If we look at the bound of integration in cartesian coordinates we are integrating over all of #RR# in the #x#-direction and similarly all of #RR# in the #y#-direction. In other words we integrating over the entire #RR^2# plane.

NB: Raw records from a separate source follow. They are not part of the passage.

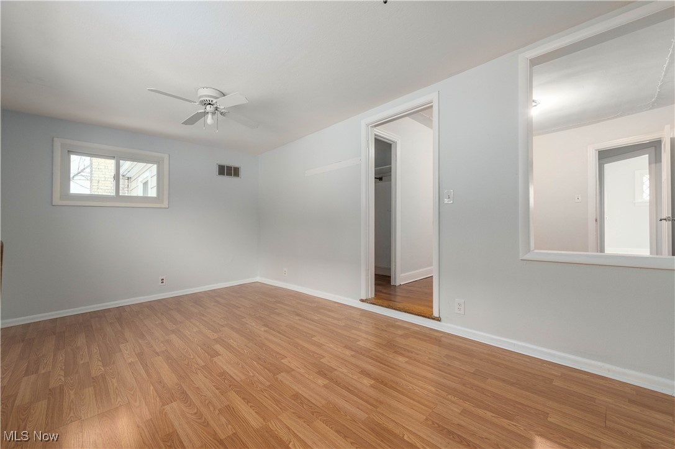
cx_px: 338
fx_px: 262
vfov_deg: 81.1
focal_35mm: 14
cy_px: 224
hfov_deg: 104.3
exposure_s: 1/60
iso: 320
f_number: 8
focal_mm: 14
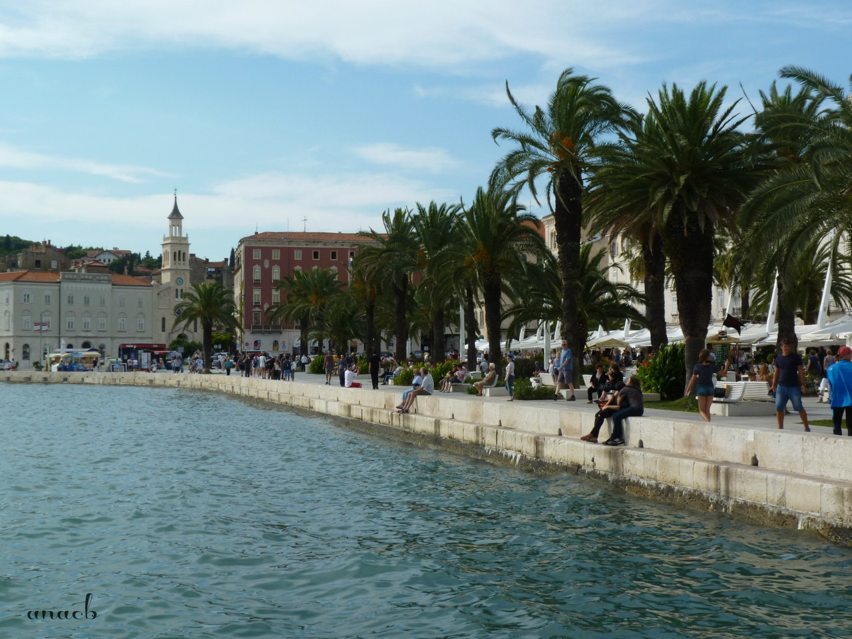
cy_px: 320
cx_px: 426
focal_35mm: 46
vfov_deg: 31.5
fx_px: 1132
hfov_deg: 41.2
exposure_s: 1/320
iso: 80
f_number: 5.6
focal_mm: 8.2
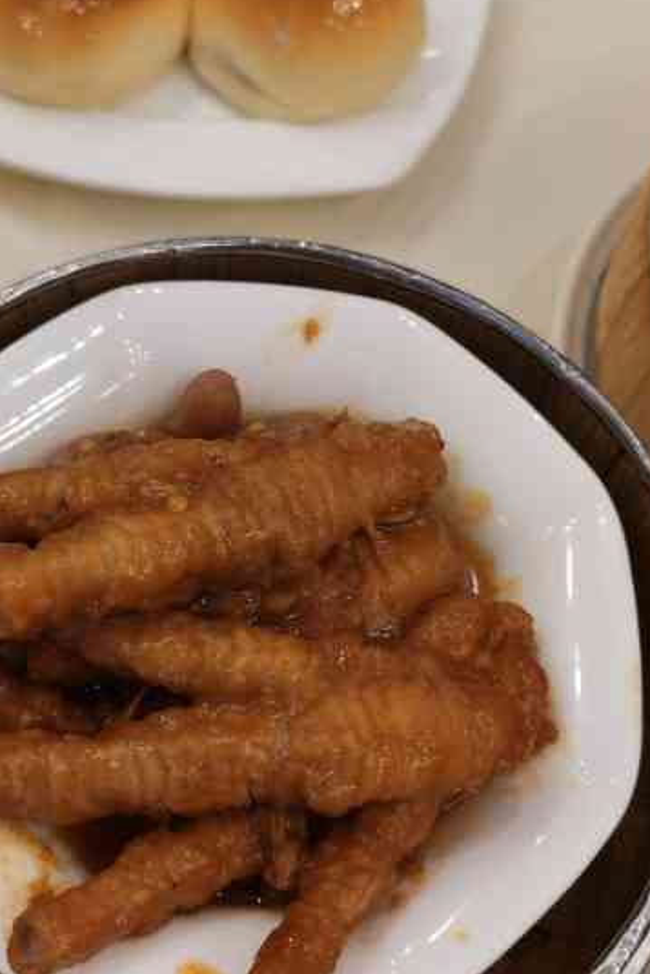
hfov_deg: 27.5
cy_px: 516
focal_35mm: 49
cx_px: 257
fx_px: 1326
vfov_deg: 40.3
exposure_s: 1/100
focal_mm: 5.56
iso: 64
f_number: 1.6
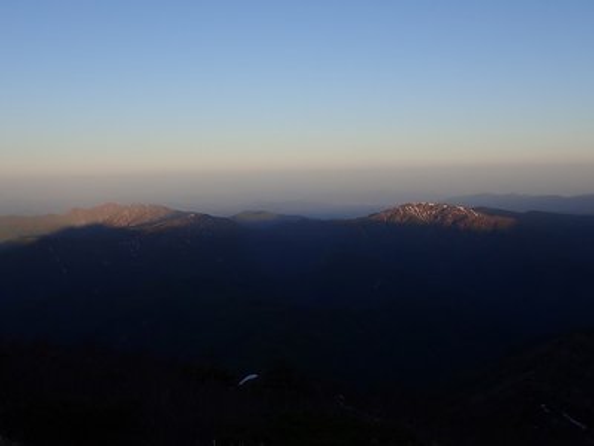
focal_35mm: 43
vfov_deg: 33.6
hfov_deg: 43.9
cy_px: 223
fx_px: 738
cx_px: 297
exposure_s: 1/400
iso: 100
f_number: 4
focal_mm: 7.86
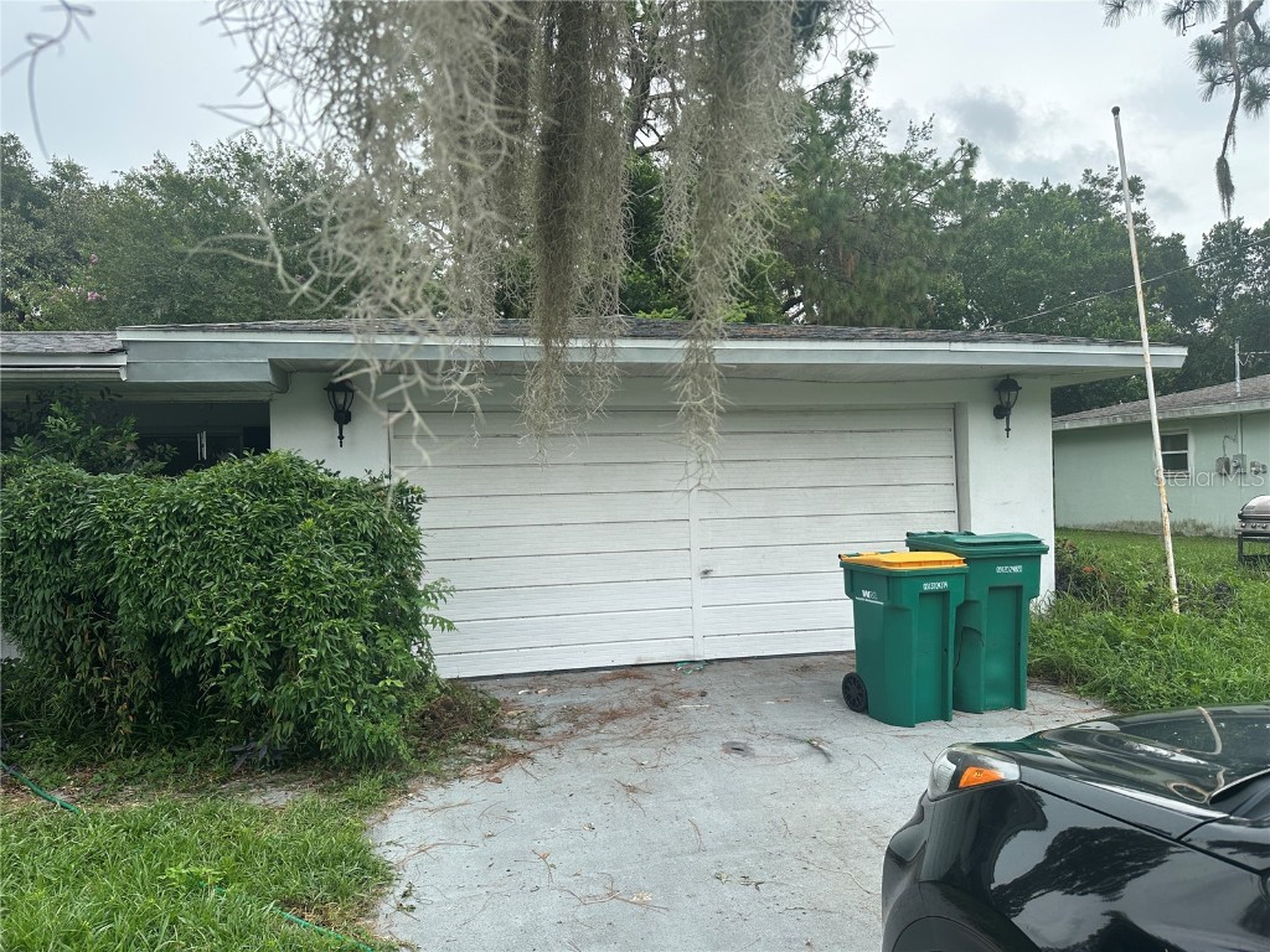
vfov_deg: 56.8
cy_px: 476
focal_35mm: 24
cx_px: 635
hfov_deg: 71.6
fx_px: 881
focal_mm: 6.86
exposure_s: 1/1587
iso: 80
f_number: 1.78
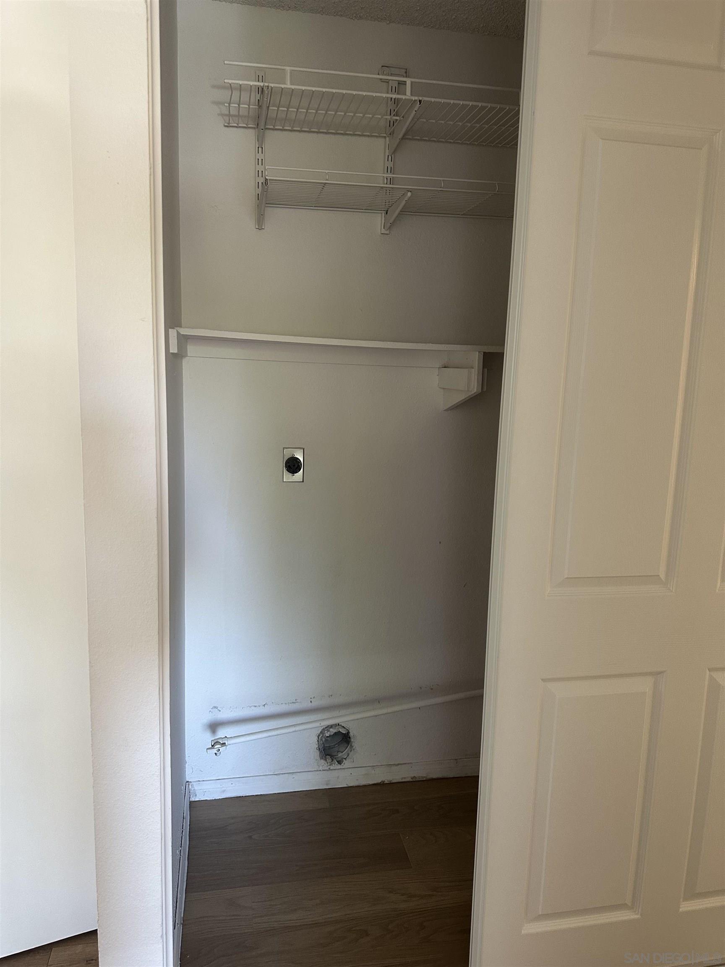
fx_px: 670
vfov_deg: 71.6
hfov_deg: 56.8
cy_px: 484
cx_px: 362
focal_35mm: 24
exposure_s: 1/60
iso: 250
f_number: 1.78
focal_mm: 6.86
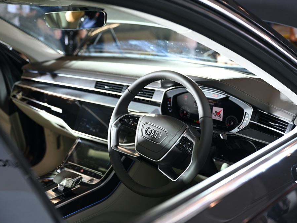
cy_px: 112
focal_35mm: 46
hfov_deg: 41.2
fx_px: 395
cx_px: 161
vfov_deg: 31.5
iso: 400
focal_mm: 42
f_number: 2.8
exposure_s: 1/160
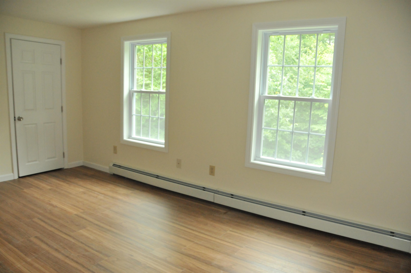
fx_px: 308
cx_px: 206
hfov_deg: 67.4
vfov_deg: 47.8
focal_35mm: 27
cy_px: 136
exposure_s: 1/160
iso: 1600
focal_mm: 18
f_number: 4
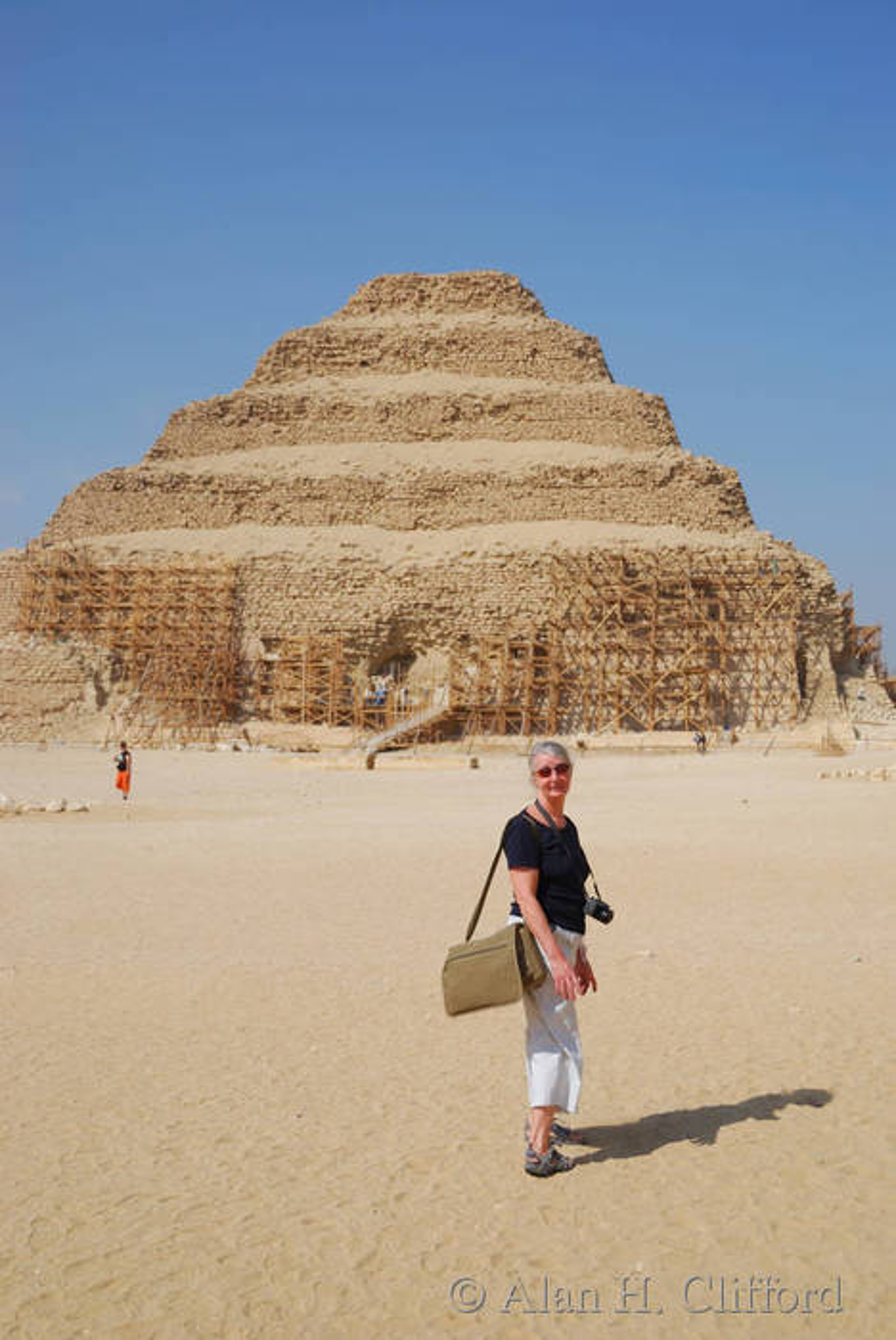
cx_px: 448
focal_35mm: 44
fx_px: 1621
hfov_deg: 30.9
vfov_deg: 44.9
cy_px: 670
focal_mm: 29
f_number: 4.2
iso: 100
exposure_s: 1/1250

#x# limits are # { (x = -oo), (x=oo) :} #
#y# limits are # { (y = oo), (y = -oo) :} #

So we can write integral as:

# I^2 = int int_(RR^2) \ e^(-pi(x^2+y^2)) \ dx \ dy #

And so if we switch to polar coordinates we can integrate over the same region by using the following bounds:

#r# limits are # { (r = 0), (r=oo) :} #
#theta# limits are # { (theta = 0), (theta = 2pi) :} #

Using :

# { (x=rcos theta), (y=rsin theta) :}=> x^2+y^2 = r^2 #

And, the Jacobian for polar coordinates is #r \ dr \ d theta #

So if we change to polar coordinates, we have:

# I^2 = int int_(RR^2) \ e^(-pi(x^2+y^2)) \ r \ dr \ d theta #

# \ \ \ \ = int_0^(2pi) int_o^(oo) \ e^(-pir^2) \ r \ dr \ d theta #

# \ \ \ \ = -1/(2pi) \ int_0^(2pi) int_o^(oo) \ (-2pi)e^(-pir^2) \ r \ dr \ d theta #

The inner integral is now trivial to integrate:

# I_("Inner") = int_o^(oo) \ (-2pi)e^(-pir^2) \ r \ dr#
# \ \ \ \ \ \ \ \ = [e^(-pir^2)]_0^(oo) #

Or strictly speaking , as this is an improper integral:

# I_("Inner") = lim_(n rarr oo) [e^(-pir^2)]_0^n #

# \ \ \ \ \ \ \ \ = lim_(n rarr oo) (e^(-pin^2) - e^0) #

# \ \ \ \ \ \ \ \ = 0 - 1 #
# \ \ \ \ \ \ \ \ = - 1 #

So then returning to our double integral we haver:

# I^2 = -1/(2pi) \ int_0^(2pi) \ I_("Inner") \ d theta #
# \ \ \ \ = -1/(2pi) \ int_0^(2pi) \ (-1) \ d theta #
# \ \ \ \ = -1/(2pi) [ - theta ]_0^(2pi) #
# \ \ \ \ = 1/(2pi) [ theta ]_0^(2pi) #
# \ \ \ \ = 1/(2pi) (2pi - 0) #
# \ \ \ \ = 1 #

And we require:

# I = sqrt(I^2) = 1 # QED

Where we take the positive value as #e^x gt AA x in RR#, making the definite over #RR# positive.